Une expérimentation de la « VAE inversée »
Prioritairement destinée à la certification des personnels exerçant des activités d’aide aux personnes vulnérables et aux métiers en tension, une expérimentation de « VAE inversée » devrait intervenir pour trois ans, et au plus tard à partir du 1er mars 2023. S’appuyant sur un contrat de professionnalisation, son principe est de rendre concomitant le processus d’acquisition de compétences par l’emploi et la formation et celui de la reconnaissance de ces compétences, dans un parcours hybride (formation, actions de VAE, accompagnement…). Et ce, pour des expériences acquises en amont ou au court du contrat de professionnalisation. Pour permettre cette expérimentation, le contrat de professionnalisation devrait être assoupli prochainement par voie réglementaire.
Impacts : A ce stade, il est difficile d’en savoir davantage ; les consultations avec les professionnels du secteur étant en cours. Il convient pour les prestataires de formation de réaliser une veille juridique afin de connaitre les modalités opérationnelles de cette expérimentation.
Un nouveau service public de la VAE
Un nouveau service public de la VAE, porté par un groupement d’intérêt public (GIP), sera constitué à partir du 1er juillet prochain. Composé notamment de l’État, des Régions, de Pôle emploi, de l’Afpa, des Opco et des associations Transitions pro, il aura pour mission d’informer, d’orienter et d’accompagner les candidats à la VAE. Ayant pour objectif central de promouvoir le dispositif, il proposera un nouveau guichet unique et numérique pour favoriser les démarches des candidats à la VAE. Offrant des services complémentaires aux Points relai conseils VAE régionaux, il devrait remplacer le site national actuel sur la VAE.
Impacts : Au-delà des membres de droits, d’autres personnes morales publiques ou privées pourront adhérer et intégrer ce nouveau service public. Certains prestataires de formation et accompagnateurs, de par leur positionnement historique, actuel ou futur vis-à-vis de la VAE, pourraient avoir intérêt et déposer d’une légitimé pour faire partie de ce nouveau service public. Les modalités pour en faire partie restent encore à définir à ce jour.

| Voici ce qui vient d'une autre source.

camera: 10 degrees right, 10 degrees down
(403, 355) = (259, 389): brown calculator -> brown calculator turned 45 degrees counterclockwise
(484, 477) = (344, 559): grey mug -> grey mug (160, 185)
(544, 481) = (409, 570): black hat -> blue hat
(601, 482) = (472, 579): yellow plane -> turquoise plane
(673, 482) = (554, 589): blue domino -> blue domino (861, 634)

A ce jour, de nombreuses précisions et modalités opérationnelles sont attendues pour rendre effective cette nouvelle monture de la VAE. Plusieurs décrets devraient ainsi être publiés dans les prochaines semaines.

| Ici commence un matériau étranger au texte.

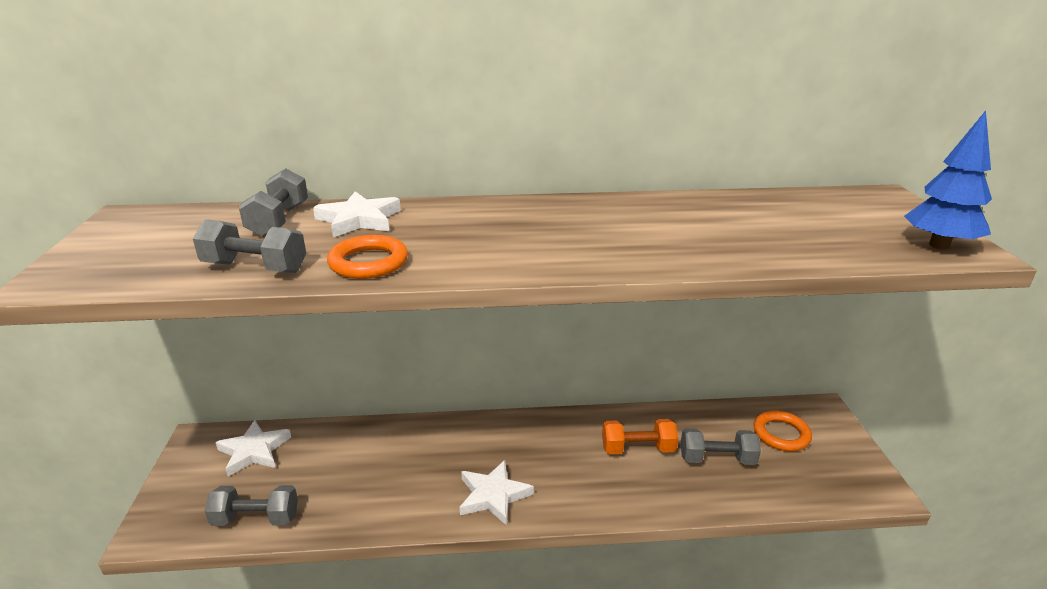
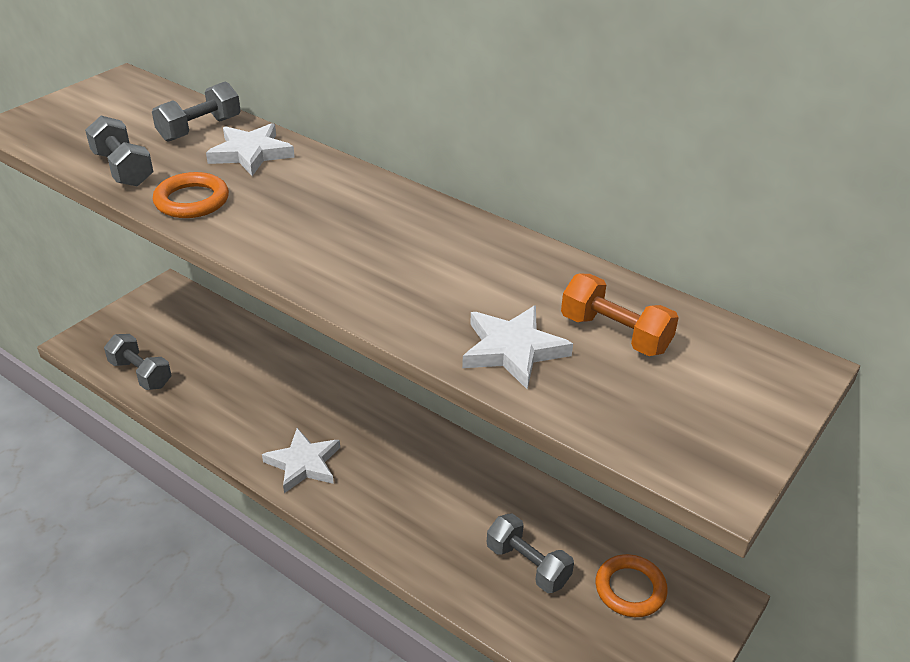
camera: 40 degrees right, 10 degrees up
(254, 451) = (191, 320): white star -> white star (513, 350)
(637, 449) = (468, 506): orange dumbbell -> orange dumbbell (615, 334)
(939, 245) = (700, 453): blue tree -> none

Enfin, la réforme de la VAE s’inscrit dans une démarche plus globale et à venir : l’évolution prochaine des dispositifs de transition professionnelle. En effet, un projet de loi sur le travail, l’emploi et la formation devrait être proposé à l’été, une fois la réforme des retraites adoptée. Certains dispositifs devraient évoluer, afin de favoriser les transitions, tels que la Pro-A, le projet de transition professionnelle (PTP), le contrat de professionnalisation ou la démission pour reconversion ou création ou reprise d’entreprise.
Pour aller plus loin :
Vincent CIBOIS est l’auteur d’une étude juridique sur la réforme de la VAE intitulée « Loi Marché du travail : l’universalisation de la VAE, une nouvelle étape pour le droit de la formation professionnelle ? », publiée dans la Revue Droit du Travail de Dalloz, en janvier 2023.
Portant principalement sur l’universalisation de la VAE et l’instauration du nouveau service public, il interroge la conception du droit de la formation professionnelle et son avenir face au défi des précisions réglementaires à venir.